Including basal layer 1, the non-of about 1 two sides of basal layer is arranged in a kind of solar cell using amorphous silicon passivation layer The oxidic, transparent, conductive layers 3 that 2 outer surface of amorphous silicon layer is arranged in, 3 outer surface of oxidic, transparent, conductive layers is arranged in crystal silicon layer 2 Metal electrode 4；The basal layer 1 be p type single crystal silicon piece, the amorphous silicon layer 2 include along p type single crystal silicon on piece layer successively The first n-type doping layer 5, the first p-type doped layer 6 being arranged, first n-type doping layer 5 include the N set gradually from top to bottom +-a-Si doped layer 7, N-c-Si doped layer 8, first p-type doped layer 6 are P+-a-Si doped layer；With p-type doping and N-type The amorphous silicon layer of doping as passivation coating, formd on battery structure N+-a-Si/N-c-Si/P-c-Si/P+-a-Si or The stepped change structure of person P+-a-Si/P-c-Si/N-c-Si/N+-a-Si forms good field-effect passivation, and hydrogeneous non- Crystal silicon also can generate chemical passivation effect to surface of crystalline silicon, can largely reduce surface recombination to the damage of battery efficiency It loses.Metal electrode does not contact directly with crystalline silicon simultaneously, will not destroy the whole passivation effect of amorphous silicon layer.

Embodiment 2

On the basis of embodiment 1, the basal layer 1 is n type single crystal silicon piece, and the amorphous silicon layer 2 includes along N-type monocrystalline Layer is set gradually on silicon wafer the second p-type doped layer 10, the second n-type doping layer 11, second p-type doped layer 10 include P+-a-Si doped layer, the P-c-Si doped layer set gradually from top to bottom, second n-type doping layer are N+-a-Si doping Layer.

Embodiment 3

On the basis of embodiment 2, N+-a-Si doped layer, P+-a-Si doped layer are hydrogenation doped amorphous silicon layer.

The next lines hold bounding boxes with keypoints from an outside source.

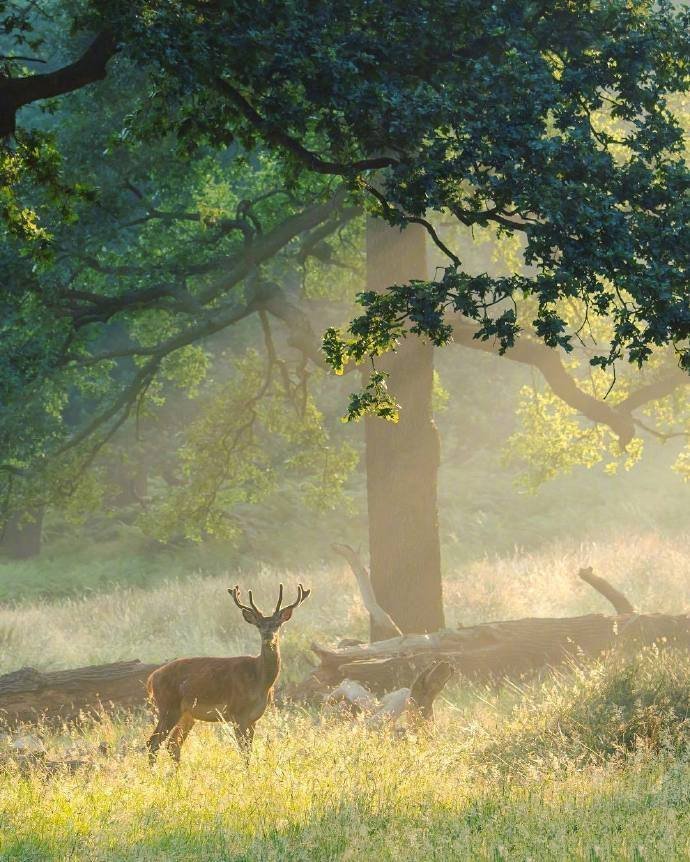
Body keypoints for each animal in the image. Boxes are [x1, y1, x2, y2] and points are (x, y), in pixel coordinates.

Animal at [145, 588, 310, 764]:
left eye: (277, 624)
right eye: (259, 625)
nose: (268, 637)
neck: (260, 680)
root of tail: (152, 678)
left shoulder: (253, 718)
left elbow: (248, 750)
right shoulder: (238, 713)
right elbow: (244, 752)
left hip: (186, 714)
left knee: (172, 744)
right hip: (168, 707)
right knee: (153, 743)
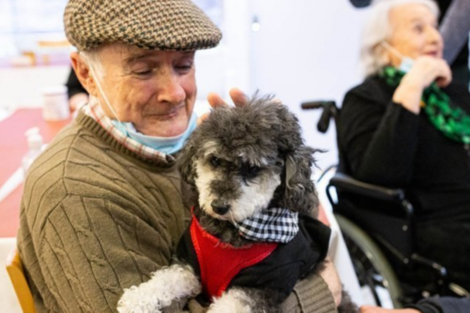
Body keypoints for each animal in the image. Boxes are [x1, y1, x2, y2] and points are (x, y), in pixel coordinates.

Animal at [117, 95, 356, 312]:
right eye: (214, 160)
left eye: (252, 168)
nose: (219, 206)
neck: (230, 231)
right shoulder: (190, 266)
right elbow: (167, 278)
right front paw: (136, 299)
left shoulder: (260, 286)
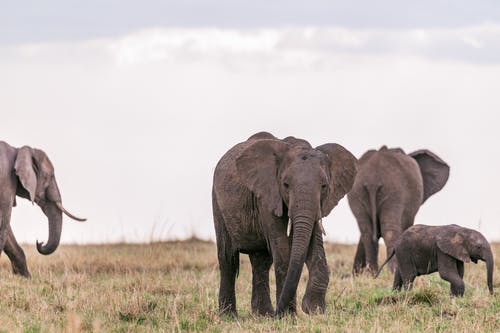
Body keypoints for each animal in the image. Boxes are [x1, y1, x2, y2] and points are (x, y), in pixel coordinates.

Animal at [0, 141, 86, 276]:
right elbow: (3, 223)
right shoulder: (6, 181)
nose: (39, 242)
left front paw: (25, 277)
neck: (18, 151)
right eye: (49, 176)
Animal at [213, 131, 358, 316]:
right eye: (286, 185)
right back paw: (229, 316)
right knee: (228, 260)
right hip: (217, 203)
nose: (278, 312)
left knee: (261, 262)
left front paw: (314, 309)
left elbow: (314, 246)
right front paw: (288, 316)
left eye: (324, 186)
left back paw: (263, 315)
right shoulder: (268, 196)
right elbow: (283, 251)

The above is only the preferred embodiment of the utility model only, is not intended to limit the utility model, all at this Made any modifications, equivalent replacements, and improvements etc., should be included in the utility model within the spirit and principle of utility model Protection scope within.

Claims (5)

1. a kind of solar cell using amorphous silicon passivation layer, it is characterised in that: including basal layer (1), be arranged in basal layer (1) The amorphous silicon layers (2) of upper and lower two sides, setting amorphous silicon layer (2) outer surface oxidic, transparent, conductive layers (3), be arranged and led transparent The metal electrode (4) of oxide layer (3) outer surface；The basal layer (1) is p type single crystal silicon piece, and the amorphous silicon layer (2) includes The first n-type doping layer (5), the first p-type doped layer (6) set gradually along p type single crystal silicon on piece layer, first N-type Doped layer (5) includes the N+-a-Si doped layer (7) set gradually from top to bottom, N-c-Si doped layer (8), and first p-type is mixed Diamicton (6) is P+-a-Si doped layer.

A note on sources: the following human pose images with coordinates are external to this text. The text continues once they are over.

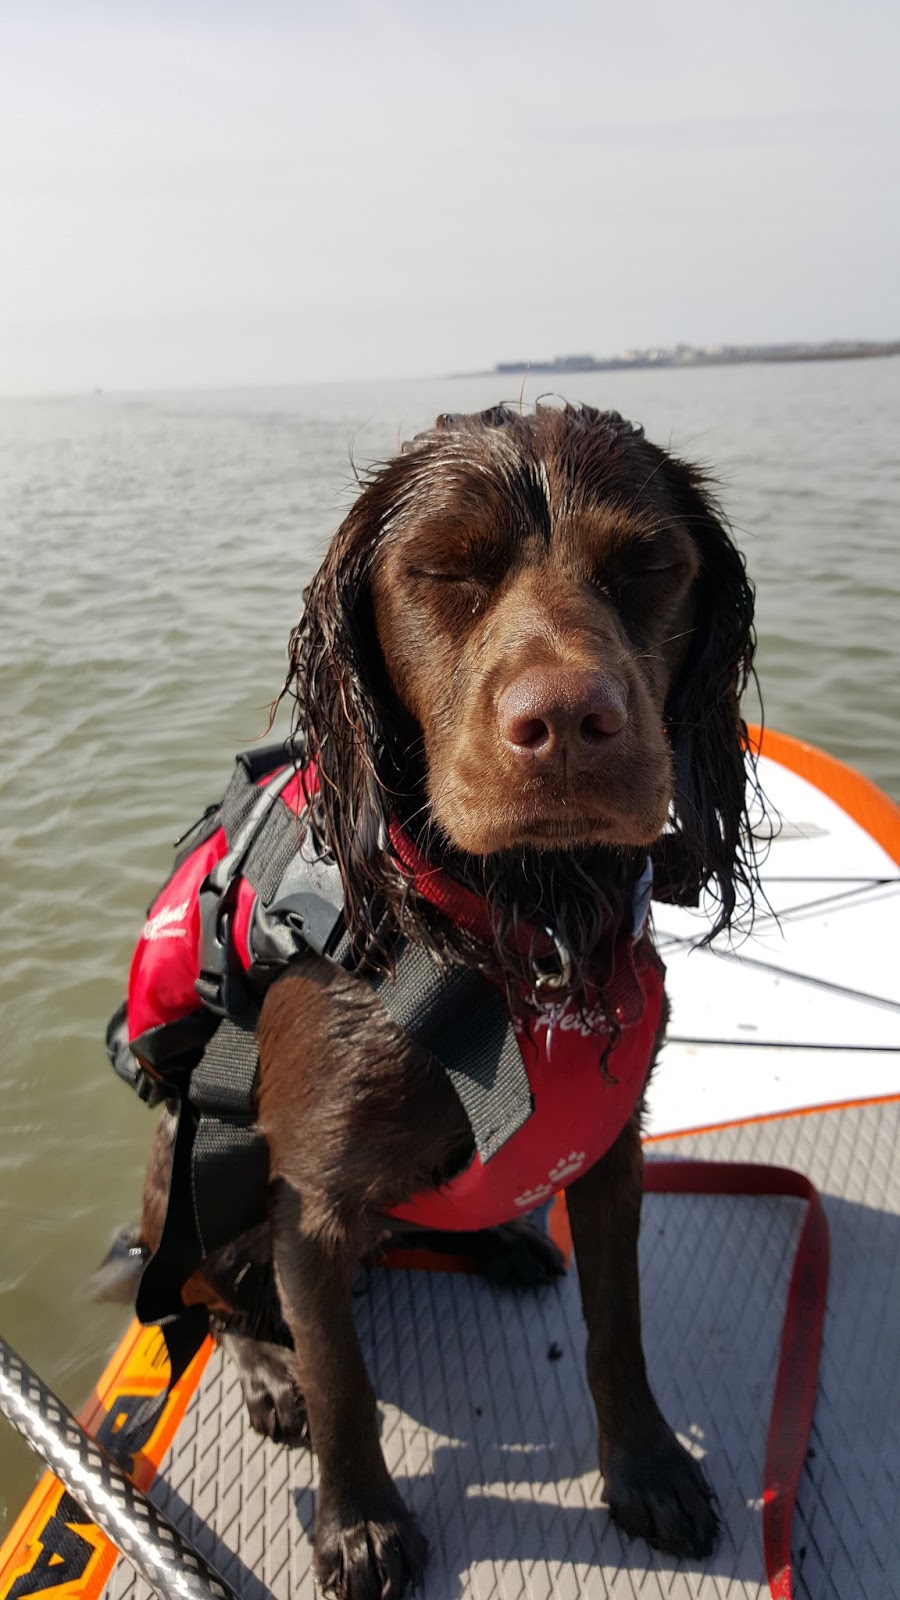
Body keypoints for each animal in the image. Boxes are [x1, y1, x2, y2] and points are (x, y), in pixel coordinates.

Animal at [131, 402, 757, 1599]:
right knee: (205, 1294)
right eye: (441, 572)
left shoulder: (612, 1151)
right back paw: (265, 1367)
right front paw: (360, 1524)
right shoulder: (313, 1204)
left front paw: (648, 1469)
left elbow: (618, 1330)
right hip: (180, 1173)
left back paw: (503, 1239)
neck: (516, 935)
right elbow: (343, 1387)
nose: (567, 721)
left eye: (648, 566)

2. a kind of solar cell using amorphous silicon passivation layer as described in claim 1, it is characterised in that: the basal layer It (1) is n type single crystal silicon piece, the amorphous silicon layer (2) includes mixing along the second p-type that n type single crystal silicon on piece layer is set gradually Diamicton (10), the second n-type doping layer (11), second p-type doped layer (10) includes the P+-a-Si set gradually from top to bottom Doped layer, P-c-Si doped layer, second n-type doping layer are N+-a-Si doped layer.

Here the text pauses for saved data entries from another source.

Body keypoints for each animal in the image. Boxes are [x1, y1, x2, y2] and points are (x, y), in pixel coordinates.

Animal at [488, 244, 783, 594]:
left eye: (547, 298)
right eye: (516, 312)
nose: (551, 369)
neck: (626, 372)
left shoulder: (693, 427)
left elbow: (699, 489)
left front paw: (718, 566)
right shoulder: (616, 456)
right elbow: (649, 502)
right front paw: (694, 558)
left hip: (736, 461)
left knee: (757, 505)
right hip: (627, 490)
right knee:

3. a kind of solar cell using amorphous silicon passivation layer as described in claim 1 or claim 2, it is characterised in that: N +-a-Si doped layer, P+-a-Si doped layer are hydrogenation doped amorphous silicon layer.

4. a kind of solar cell using amorphous silicon passivation layer as described in claim 1, it is characterised in that: the basal layer With a thickness of 160-200um.

5. a kind of solar cell using amorphous silicon passivation layer as described in claim 1, it is characterised in that: the amorphous silicon layer With a thickness of 20-50nm.